Il problema di chi cresce, a suo parere, in quel mondo è il rimanere in un limbo di finte cordialità, riverenze, affari, champagne costosi e sesso. Lo sguazzare e l'ubriacarsi in mezzo a tali guazzabugli di scempiaggini lo portarono inevitabilmente alla malattia.

La considerava così e mai lo negò, nemmeno ai vari processi a cui fu sottoposto.

Bastò una sera, ad un evento particolare a cui era solito partecipare; uno sfogo dove sbilanciare la solita equazione di un percorso interamente piatto.

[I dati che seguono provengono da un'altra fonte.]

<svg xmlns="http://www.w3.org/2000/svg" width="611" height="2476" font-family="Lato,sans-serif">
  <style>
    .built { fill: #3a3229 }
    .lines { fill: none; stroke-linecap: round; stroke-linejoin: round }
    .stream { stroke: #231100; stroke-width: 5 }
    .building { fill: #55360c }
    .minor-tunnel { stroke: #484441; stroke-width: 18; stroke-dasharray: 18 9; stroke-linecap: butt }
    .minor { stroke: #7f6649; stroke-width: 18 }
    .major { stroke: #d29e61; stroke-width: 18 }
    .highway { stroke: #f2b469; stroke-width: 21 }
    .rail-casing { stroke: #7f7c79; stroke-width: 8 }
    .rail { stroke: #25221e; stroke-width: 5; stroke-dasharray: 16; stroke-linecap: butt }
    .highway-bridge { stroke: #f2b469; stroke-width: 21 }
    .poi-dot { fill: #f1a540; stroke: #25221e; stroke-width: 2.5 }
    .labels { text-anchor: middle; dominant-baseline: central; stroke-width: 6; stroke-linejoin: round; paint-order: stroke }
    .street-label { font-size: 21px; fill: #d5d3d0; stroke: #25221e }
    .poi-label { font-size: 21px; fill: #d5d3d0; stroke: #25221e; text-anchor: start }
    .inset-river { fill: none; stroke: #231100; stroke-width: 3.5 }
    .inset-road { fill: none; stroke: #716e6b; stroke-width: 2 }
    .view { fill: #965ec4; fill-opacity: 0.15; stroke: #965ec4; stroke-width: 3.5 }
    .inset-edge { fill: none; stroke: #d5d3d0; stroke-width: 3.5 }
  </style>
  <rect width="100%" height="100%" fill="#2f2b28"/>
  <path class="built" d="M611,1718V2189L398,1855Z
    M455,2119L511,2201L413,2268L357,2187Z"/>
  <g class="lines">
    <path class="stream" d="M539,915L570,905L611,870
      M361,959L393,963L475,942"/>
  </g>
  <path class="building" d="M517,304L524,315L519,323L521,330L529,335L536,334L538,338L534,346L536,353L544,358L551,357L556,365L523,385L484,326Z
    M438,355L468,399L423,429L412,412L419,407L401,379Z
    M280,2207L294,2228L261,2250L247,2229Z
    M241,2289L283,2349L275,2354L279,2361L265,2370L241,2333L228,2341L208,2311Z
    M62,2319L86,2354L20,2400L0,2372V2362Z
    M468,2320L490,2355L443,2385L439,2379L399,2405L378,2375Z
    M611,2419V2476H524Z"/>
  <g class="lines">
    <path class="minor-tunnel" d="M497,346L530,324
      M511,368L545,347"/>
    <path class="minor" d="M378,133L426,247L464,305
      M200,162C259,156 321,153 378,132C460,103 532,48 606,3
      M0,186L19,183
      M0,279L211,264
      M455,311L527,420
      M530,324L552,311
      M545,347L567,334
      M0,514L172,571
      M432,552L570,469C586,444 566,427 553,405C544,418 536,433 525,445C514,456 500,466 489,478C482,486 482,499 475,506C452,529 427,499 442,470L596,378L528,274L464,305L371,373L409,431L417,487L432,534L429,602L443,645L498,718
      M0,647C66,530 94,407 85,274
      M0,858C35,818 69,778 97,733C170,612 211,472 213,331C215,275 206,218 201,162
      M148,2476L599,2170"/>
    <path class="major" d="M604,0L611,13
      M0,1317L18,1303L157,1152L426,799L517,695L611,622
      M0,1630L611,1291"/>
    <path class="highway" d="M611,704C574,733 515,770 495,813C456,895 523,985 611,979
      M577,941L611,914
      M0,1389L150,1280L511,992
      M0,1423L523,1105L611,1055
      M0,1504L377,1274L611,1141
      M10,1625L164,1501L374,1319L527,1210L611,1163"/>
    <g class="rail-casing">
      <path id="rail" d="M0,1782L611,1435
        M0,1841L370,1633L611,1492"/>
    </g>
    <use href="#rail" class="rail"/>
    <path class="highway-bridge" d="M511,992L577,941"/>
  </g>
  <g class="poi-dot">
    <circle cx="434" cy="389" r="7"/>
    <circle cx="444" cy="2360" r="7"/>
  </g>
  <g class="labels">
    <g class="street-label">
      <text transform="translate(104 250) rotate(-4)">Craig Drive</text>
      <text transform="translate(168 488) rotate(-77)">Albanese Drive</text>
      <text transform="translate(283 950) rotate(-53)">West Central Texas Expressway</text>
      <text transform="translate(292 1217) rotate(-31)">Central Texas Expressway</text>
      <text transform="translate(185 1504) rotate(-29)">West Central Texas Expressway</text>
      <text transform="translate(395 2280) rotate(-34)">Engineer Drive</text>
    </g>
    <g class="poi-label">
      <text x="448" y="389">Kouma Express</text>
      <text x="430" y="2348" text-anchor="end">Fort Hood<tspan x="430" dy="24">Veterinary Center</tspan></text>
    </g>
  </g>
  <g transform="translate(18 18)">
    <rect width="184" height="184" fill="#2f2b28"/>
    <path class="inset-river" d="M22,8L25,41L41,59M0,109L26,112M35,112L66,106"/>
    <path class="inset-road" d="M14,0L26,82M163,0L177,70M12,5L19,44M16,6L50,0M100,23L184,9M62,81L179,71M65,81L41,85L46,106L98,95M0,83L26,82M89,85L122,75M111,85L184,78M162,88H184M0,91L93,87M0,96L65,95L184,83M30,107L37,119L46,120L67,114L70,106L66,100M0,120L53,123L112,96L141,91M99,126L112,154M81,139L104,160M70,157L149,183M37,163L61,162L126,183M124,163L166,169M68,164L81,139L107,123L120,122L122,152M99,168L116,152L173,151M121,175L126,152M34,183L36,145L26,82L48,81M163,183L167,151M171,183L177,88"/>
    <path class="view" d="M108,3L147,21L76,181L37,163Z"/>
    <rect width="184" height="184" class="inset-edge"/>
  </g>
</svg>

Le caste più alte, a cui appartenevano vecchi porci e i loro giovani figli e nipoti, piaceva radunare in un'unica stanza le donne più belle del mondo. Il che non era una novità, avendoci fatto il callo ad andare a letto con le escort. Quello che proponevano quelle forme di spettacolo era la giovinezza impeccabile dei soggetti, il che ne fece scaturire un senso di perversione sempre più estremo. Nella sua routine anch'essa non era cosa nuova; gli bastava addentrarsi in un qualche locale per trovare ragazzine disinibite che all'impatto con il suo fascino e al portafoglio iniziavano a sfarfallare pietosamente tutta la loro volubilità.